▶ EXERCISE REQUIREMENTS: Reproduce the rows below, from the first line through the line containing "tax, bookkeeping and", keeping each line unchanged.

▶ DATASET EXTRACT:
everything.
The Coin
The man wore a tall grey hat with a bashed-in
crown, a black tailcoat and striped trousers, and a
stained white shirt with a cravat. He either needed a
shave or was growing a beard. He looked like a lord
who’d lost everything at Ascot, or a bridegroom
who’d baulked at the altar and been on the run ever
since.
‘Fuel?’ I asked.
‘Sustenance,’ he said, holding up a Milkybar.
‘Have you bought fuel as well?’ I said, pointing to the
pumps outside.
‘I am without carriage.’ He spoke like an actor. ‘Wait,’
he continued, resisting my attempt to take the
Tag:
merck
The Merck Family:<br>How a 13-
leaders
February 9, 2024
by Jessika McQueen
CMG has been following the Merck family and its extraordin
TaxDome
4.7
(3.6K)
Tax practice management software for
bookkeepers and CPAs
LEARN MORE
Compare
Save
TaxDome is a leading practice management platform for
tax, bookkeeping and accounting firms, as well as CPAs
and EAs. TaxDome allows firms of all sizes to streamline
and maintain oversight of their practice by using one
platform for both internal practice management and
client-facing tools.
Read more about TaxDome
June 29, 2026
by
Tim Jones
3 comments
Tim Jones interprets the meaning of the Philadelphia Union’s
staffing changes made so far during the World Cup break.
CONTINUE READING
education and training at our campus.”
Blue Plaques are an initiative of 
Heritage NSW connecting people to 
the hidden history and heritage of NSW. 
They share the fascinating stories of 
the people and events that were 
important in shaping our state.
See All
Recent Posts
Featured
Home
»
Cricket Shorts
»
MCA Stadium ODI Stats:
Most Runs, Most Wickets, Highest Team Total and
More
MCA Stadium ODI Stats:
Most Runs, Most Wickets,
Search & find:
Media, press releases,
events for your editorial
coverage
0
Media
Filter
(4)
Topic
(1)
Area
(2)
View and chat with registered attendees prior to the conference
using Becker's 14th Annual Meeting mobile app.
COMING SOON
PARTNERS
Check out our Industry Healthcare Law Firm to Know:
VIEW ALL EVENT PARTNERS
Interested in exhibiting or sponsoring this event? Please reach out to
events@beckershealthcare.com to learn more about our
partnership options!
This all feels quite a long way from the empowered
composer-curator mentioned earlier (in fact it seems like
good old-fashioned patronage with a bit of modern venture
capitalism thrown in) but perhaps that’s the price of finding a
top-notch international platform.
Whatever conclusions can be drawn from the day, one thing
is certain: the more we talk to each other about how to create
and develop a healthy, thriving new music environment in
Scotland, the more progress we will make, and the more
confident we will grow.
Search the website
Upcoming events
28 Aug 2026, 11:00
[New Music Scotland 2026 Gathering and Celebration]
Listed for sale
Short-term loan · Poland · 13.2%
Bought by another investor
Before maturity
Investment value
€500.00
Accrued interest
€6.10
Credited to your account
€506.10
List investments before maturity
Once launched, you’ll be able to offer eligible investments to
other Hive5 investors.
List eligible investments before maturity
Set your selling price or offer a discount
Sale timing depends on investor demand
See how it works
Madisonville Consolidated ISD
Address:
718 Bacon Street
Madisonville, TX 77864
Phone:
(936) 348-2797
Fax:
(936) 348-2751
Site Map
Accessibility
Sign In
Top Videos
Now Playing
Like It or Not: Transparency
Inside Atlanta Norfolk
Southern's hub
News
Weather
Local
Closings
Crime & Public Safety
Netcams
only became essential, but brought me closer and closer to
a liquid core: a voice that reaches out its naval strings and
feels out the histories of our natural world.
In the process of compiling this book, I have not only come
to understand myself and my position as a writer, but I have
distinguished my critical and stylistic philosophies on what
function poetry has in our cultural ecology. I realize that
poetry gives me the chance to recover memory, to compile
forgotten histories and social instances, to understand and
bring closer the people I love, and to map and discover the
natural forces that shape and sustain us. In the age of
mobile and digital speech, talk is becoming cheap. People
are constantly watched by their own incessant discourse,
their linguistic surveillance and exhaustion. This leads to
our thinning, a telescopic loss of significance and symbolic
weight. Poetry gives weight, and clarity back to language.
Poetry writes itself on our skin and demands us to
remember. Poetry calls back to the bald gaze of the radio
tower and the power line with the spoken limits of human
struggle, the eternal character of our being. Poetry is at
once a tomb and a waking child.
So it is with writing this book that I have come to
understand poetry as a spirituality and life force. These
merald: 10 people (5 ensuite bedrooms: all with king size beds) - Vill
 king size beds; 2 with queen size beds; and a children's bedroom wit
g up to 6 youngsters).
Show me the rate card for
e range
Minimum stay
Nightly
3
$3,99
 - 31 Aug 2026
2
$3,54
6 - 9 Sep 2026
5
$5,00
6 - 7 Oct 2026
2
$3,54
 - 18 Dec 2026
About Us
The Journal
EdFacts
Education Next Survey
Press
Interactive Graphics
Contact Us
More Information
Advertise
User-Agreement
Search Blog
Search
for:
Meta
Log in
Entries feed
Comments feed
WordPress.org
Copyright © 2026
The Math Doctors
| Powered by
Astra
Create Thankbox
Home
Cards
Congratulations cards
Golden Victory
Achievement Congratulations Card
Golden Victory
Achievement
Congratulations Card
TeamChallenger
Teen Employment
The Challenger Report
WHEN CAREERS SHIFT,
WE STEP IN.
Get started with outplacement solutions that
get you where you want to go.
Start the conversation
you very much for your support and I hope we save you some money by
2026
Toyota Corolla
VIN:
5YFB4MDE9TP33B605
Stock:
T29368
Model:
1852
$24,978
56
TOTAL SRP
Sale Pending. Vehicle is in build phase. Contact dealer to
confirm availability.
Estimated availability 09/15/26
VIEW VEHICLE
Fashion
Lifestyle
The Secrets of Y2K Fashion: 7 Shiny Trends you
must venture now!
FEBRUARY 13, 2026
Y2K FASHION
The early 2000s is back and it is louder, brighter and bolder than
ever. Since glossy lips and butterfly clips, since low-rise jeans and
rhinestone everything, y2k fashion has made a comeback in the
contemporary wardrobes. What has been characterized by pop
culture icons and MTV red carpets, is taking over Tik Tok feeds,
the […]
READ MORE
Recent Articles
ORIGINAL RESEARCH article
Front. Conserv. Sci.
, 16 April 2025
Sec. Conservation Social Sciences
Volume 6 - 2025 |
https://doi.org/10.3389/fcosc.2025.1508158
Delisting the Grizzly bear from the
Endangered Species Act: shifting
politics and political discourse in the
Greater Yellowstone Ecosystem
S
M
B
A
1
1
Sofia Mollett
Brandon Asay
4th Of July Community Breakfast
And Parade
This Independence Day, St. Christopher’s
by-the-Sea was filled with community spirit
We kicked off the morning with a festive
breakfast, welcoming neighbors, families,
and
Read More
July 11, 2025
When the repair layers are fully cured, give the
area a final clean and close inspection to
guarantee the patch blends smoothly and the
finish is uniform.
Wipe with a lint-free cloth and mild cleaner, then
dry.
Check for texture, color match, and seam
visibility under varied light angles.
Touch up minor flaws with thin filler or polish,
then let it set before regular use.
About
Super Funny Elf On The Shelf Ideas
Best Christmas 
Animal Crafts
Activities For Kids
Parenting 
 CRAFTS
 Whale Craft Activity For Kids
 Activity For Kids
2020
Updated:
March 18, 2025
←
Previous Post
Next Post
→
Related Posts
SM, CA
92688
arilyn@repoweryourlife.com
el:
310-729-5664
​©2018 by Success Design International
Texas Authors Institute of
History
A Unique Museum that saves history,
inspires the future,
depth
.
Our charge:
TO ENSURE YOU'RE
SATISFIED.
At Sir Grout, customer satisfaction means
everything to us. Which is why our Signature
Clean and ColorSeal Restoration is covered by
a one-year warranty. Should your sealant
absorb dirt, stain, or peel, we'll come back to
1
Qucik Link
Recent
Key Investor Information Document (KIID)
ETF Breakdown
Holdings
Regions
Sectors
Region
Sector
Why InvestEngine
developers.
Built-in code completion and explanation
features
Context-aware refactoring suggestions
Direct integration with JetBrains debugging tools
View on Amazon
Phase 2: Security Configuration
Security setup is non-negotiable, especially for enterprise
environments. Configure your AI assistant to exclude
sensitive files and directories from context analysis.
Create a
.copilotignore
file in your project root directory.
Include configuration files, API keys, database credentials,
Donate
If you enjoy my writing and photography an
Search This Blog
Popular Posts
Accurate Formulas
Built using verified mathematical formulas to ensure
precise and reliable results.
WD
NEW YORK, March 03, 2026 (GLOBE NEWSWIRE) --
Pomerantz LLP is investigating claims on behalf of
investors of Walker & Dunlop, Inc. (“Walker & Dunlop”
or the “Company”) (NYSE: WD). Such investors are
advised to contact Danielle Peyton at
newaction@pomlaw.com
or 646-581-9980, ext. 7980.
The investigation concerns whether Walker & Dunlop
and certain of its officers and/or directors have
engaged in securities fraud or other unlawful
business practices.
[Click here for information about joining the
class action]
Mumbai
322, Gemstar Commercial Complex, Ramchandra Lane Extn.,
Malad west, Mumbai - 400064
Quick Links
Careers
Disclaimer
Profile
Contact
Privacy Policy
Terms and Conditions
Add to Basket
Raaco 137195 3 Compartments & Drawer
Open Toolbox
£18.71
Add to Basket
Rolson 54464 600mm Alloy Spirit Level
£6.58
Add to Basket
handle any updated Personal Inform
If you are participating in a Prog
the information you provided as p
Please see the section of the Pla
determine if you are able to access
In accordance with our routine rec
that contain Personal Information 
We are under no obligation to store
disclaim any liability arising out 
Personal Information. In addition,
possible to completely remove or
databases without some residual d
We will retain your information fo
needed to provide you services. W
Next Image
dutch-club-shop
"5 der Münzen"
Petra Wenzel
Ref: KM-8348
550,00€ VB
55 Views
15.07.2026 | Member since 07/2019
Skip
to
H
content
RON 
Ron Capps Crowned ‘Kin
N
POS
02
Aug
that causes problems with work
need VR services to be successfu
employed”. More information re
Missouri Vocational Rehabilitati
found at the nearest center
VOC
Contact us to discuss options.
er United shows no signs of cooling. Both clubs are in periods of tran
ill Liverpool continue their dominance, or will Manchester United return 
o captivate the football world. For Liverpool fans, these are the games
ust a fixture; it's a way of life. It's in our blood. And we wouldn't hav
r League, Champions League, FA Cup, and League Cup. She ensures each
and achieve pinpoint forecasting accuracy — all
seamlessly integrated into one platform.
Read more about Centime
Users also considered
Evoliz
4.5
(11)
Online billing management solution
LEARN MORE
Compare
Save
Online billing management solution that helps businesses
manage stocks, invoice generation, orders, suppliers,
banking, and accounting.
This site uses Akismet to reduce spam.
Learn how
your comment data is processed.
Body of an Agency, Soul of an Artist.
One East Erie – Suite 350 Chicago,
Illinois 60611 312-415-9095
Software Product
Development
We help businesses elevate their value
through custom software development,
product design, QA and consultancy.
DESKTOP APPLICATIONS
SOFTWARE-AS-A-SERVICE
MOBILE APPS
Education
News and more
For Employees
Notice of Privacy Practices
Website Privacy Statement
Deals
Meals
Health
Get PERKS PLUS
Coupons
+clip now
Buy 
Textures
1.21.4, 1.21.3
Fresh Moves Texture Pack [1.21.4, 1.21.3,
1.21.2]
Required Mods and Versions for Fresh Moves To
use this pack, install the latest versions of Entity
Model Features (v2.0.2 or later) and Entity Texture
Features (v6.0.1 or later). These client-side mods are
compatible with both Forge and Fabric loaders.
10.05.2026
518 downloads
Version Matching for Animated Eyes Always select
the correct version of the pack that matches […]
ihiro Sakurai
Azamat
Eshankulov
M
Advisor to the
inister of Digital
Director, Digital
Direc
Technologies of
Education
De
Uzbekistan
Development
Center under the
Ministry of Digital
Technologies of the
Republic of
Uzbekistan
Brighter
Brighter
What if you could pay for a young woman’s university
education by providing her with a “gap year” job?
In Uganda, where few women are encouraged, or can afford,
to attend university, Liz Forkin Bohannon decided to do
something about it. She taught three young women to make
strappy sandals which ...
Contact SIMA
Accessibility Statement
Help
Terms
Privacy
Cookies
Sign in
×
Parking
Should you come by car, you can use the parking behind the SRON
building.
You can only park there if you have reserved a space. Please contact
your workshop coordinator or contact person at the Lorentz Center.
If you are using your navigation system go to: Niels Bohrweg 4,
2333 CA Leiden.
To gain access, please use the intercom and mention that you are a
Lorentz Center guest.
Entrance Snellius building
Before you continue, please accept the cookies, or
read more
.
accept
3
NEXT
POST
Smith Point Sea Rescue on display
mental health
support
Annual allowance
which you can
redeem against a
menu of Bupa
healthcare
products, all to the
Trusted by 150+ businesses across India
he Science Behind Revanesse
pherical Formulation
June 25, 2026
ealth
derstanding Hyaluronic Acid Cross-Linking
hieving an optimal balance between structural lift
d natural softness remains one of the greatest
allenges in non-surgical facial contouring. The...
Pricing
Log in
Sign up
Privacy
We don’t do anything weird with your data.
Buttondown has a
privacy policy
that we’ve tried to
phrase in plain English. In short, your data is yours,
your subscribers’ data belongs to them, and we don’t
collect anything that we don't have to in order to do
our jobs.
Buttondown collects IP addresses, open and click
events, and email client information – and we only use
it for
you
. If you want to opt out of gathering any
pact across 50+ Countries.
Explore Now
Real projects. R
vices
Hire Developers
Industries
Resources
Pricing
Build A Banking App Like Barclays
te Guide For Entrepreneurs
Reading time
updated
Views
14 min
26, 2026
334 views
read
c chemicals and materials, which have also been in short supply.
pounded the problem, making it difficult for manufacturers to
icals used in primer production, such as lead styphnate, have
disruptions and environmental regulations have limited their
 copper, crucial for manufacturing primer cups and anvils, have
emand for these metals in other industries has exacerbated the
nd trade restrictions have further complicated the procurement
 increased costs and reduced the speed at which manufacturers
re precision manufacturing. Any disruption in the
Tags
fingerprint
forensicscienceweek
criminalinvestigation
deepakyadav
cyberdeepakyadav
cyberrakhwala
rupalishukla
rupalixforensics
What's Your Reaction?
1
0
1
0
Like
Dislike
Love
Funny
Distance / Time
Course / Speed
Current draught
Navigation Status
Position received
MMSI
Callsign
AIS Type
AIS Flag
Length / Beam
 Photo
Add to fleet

▶ ANSWER FOR THIS EXERCISE:
everything.
The Coin
The man wore a tall grey hat with a bashed-in
crown, a black tailcoat and striped trousers, and a
stained white shirt with a cravat. He either needed a
shave or was growing a beard. He looked like a lord
who’d lost everything at Ascot, or a bridegroom
who’d baulked at the altar and been on the run ever
since.
‘Fuel?’ I asked.
‘Sustenance,’ he said, holding up a Milkybar.
‘Have you bought fuel as well?’ I said, pointing to the
pumps outside.
‘I am without carriage.’ He spoke like an actor. ‘Wait,’
he continued, resisting my attempt to take the
Tag:
merck
The Merck Family:<br>How a 13-
leaders
February 9, 2024
by Jessika McQueen
CMG has been following the Merck family and its extraordin
TaxDome
4.7
(3.6K)
Tax practice management software for
bookkeepers and CPAs
LEARN MORE
Compare
Save
TaxDome is a leading practice management platform for
tax, bookkeeping and accounting firms, as well as CPAs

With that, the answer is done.